My arts degree is belittled by those with STEM degrees. I'm told my English degree is worthless and useless. That's a hard thing to face. Look, OP did it to him- or herself, saying that his or her own arts degree is not making any money. We are told over and over again that our fields of study are outdated and a waste of time and money so much so that we have internalized the message.
So we get the degrees in the humanities because that's what calls to us, and then later we find there are no jobs or every job requires a different degree because our culture on the whole has devalued the arts. Even the government budget wants to defund the National Endowment for the Arts and National Endowment for the Humanities this year, even though those things take like 0.03% of the budget. I have personally met someone who feels like he shouldn't have to pay this pittance of a tax because he doesn't like art. Yeah, he's not getting a second date.
But what employers and STEM majors don't get is that we arts majors can be really useful and versatile. We may need a little boost in some maths like accounting and statistics if we go into business, but we will be the most well oiled cog in the machine because of our communication skills. Insurance representatives, social workers, school administrators, secretaries and assistants, human relations personnel, writers and editors and journalists and publishers, clerks and record keepers, librarians. Not to mention, we're behind a lot of the ideas in the entertainment industry. Video games are just interactive literature; we need software devs and writers and visual artists to make a good game come alive.
We need to stop telling the arts majors that they're worthless.
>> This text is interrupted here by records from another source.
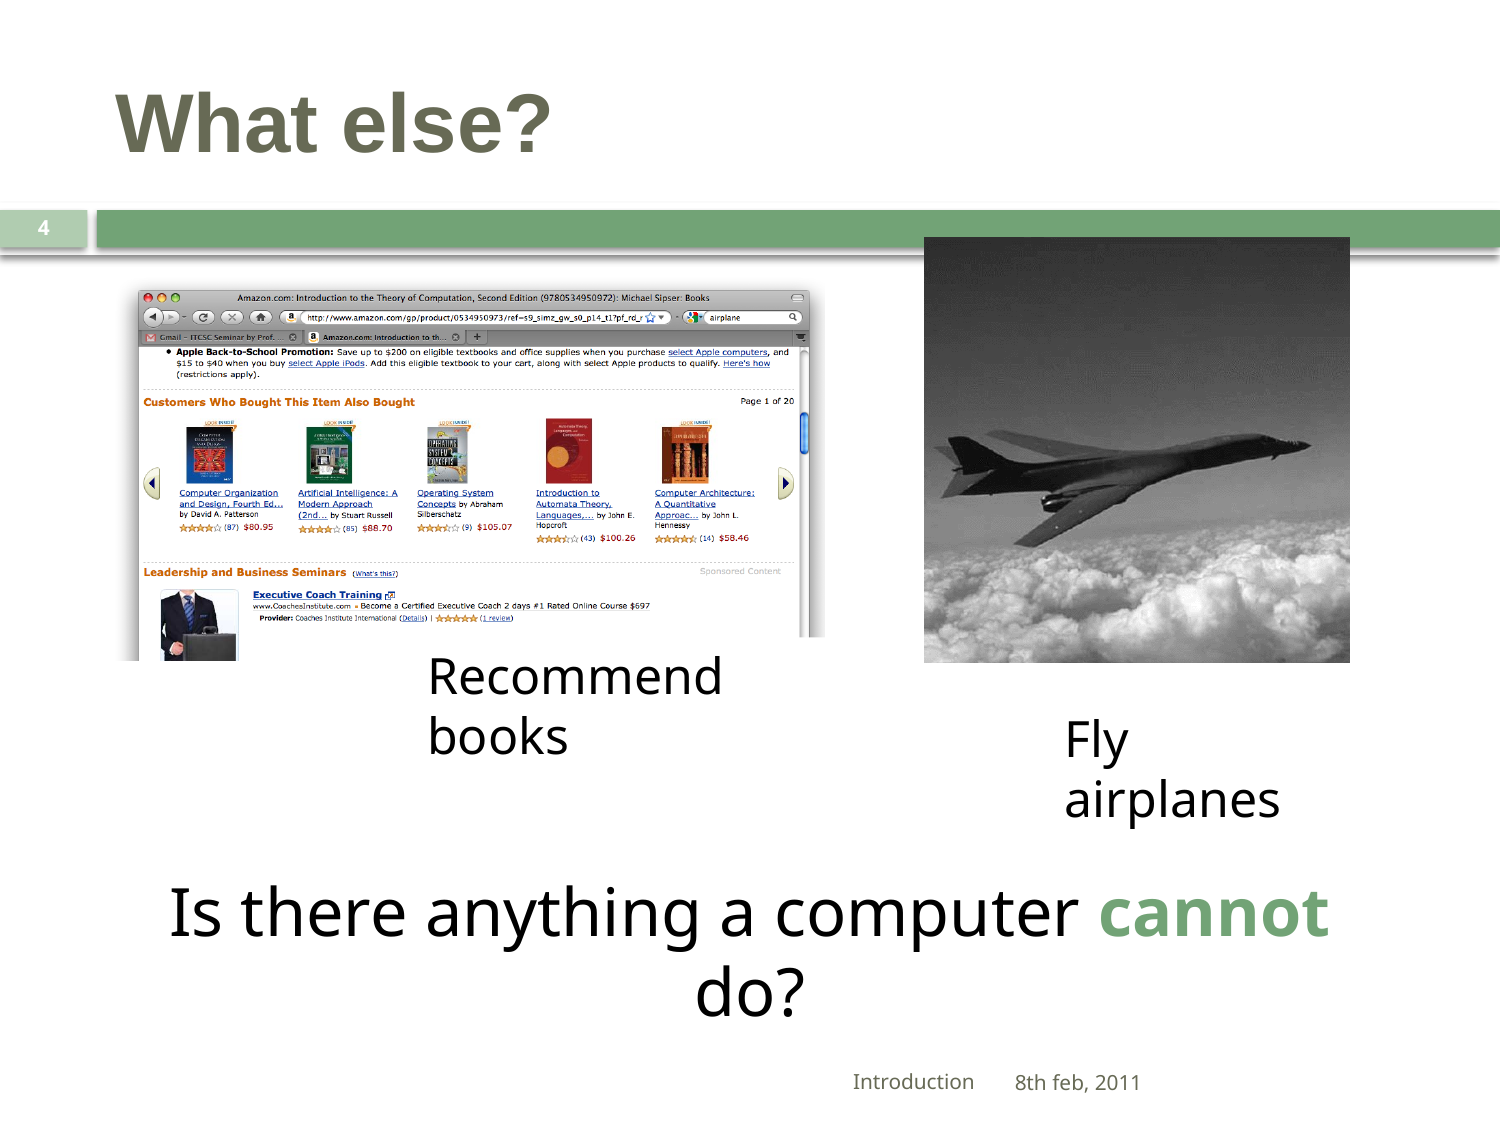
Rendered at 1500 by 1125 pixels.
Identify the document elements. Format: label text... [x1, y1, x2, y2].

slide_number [999, 1052, 1438, 1113]
text_box Recommend books [412, 637, 838, 773]
footer Introduction [99, 1052, 990, 1113]
text_box Is there anything a computer cannot do? [112, 862, 1388, 1038]
slide_number 4 [0, 208, 88, 249]
title What else? [100, 37, 1438, 200]
text_box Fly airplanes [1049, 699, 1338, 835]
picture [924, 237, 1351, 663]
picture [112, 274, 826, 661]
And we need to start telling everyone else that the arts are priceless.
>>36913085
>Tfw studying for a B.A in English
Thanks OP.
>>36913085
>comes on here with an arts major
>talks about how arts majors have better social skills
>social skills = normie
REEEEEEEEEEEEEEEEEEEE
>>36913085
>Insurance representatives, social workers, school administrators, secretaries and assistants, human relations personnel, writers and editors and journalists and publishers, clerks and record keepers, librarians
You don't need an Arts degree for all that. Not like I would be a complete social retard if I didn't do an Arts degree.
>software devs
You're going to need a STEM degree for that.
Now stop deluding yourself and other naive teenagers into thinking an Arts degree is worth anything more than toilet paper.
I was raised by an artsy family and told to major in whatever I want, so I majored in computer science.
Didn't realize people majored in it for money until my sophomore year. English seems pretty normy business-tier stuff, why are you on r9k anon?
>>36913085
>arts make you more social
>tfw majored in piano, the one instrument you play because you have no friends to play with.
An actual arts degree were you can paint shit like in the OP would be far superior to a "bachelor of arts" in anything
The dumbass thing about art degrees is that you paid upwards of 30k for it when you could have self taught
I'm 30k in debt but I ave an IT degree and my starting salary is like 40k so basically I just traded 1 year's salary for a lifetime of being qualified for higher level tech jobs
You traded 30k for literally nothing. Having an undergrad arts degree will not help you get a job you couldn't have gotten with a highschool diploma
>our communication skills
Was this the punchline? Why does the text keep going afterwards?
>We need to stop telling the arts majors that they're worthless.
>And we need to start telling everyone else that the arts are priceless.
Oh heh that part was funny as well, 6/10
>>36913085
tee el dee are
orign
You remind me of those faggots that want to convert STEM into STEAM so arts degrees can pretend they arent worthless.
>>36913085
Your monetary value is determined by the amount of people that are capable and willing to perform the task you offer. Many people are capable and willing to do your job, therefore it is not valued.
It's your own fault for paying money to study that, find a niche and make yourself useful to society.